● **EXERCISE OBJECTIVE**: Go through the data below and gather each line containing "případě".

● **Saved data entries**:
^^^^
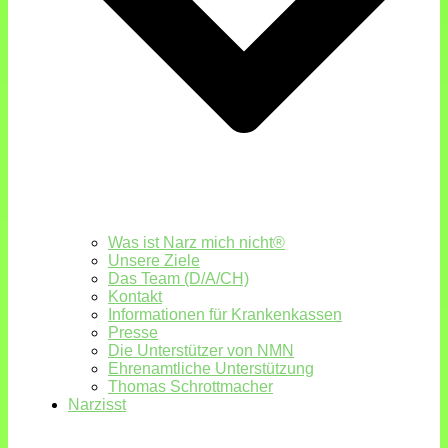
Was ist Narz mich nicht®
Unsere Ziele
Das Team (D/A/CH)
Kontakt
Informationen für Krankenkassen
Presse
Die Unterstützer von NMN
Ehrenamtliche Unterstützung
Thomas Schrottmacher
Narzisst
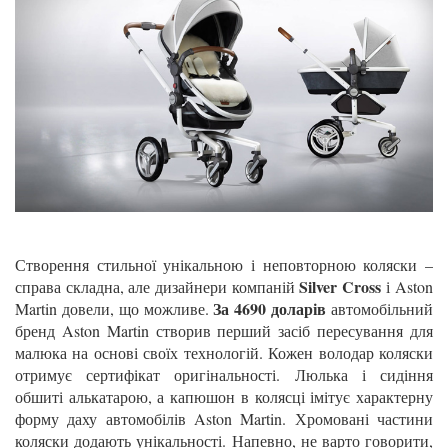
Створення стильної унікальною і неповторною коляски –
Silver Cross
справа складна, але дизайнери компаній
і Aston
За 4690 доларів
Martin довели, що можливе.
автомобільний
бренд Aston Martin створив перший засіб пересування для
малюка на основі своїх технологій. Кожен володар коляски
отримує сертифікат оригінальності. Люлька і сидіння
обшиті алькатарою, а капюшон в колясці імітує характерну
форму даху автомобілів Aston Martin. Хромовані частини
коляски додають унікальності. Напевно, не варто говорити,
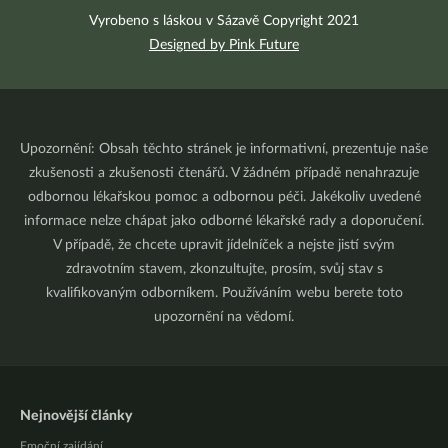
Vyrobeno s láskou v Sázavě Copyright 2021
Designed by Pink Future
Upozornění: Obsah těchto stránek je informativní, prezentuje naše
zkušenosti a zkušenosti čtenářů. V žádném případě nenahrazuje
odbornou lékařskou pomoc a odbornou péči. Jakékoliv uvedené
informace nelze chápat jako odborné lékařské rady a doporučení.
V případě, že chcete upravit jídelníček a nejste jistí svým
zdravotním stavem, zkonzultujte, prosím, svůj stav s
kvalifikovaným odborníkem. Používáním webu berete toto
upozornění na vědomí.
Nejnovější články
Emoční zajídání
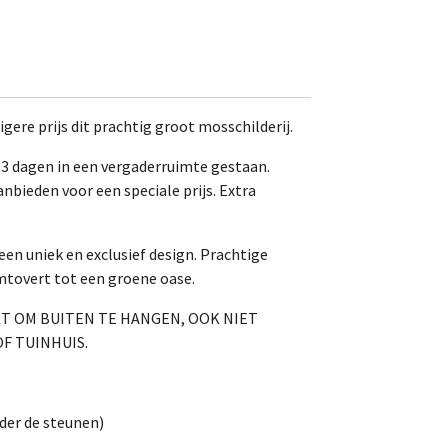
gere prijs dit prachtig groot mosschilderij.
t 3 dagen in een vergaderruimte gestaan.
nbieden voor een speciale prijs. Extra
 een uniek en exclusief design. Prachtige
mtovert tot een groene oase.
IKT OM BUITEN TE HANGEN, OOK NIET
F TUINHUIS.
der de steunen)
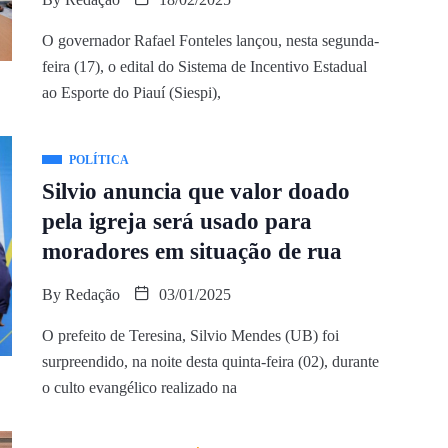
O governador Rafael Fonteles lançou, nesta segunda-
feira (17), o edital do Sistema de Incentivo Estadual
ao Esporte do Piauí (Siespi),
POLÍTICA
Silvio anuncia que valor doado
pela igreja será usado para
moradores em situação de rua
By
Redação
03/01/2025
O prefeito de Teresina, Silvio Mendes (UB) foi
surpreendido, na noite desta quinta-feira (02), durante
o culto evangélico realizado na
^^^^
● **WORKED SOLUTION**:
zkušenosti a zkušenosti čtenářů. V žádném případě nenahrazuje
V případě, že chcete upravit jídelníček a nejste jistí svým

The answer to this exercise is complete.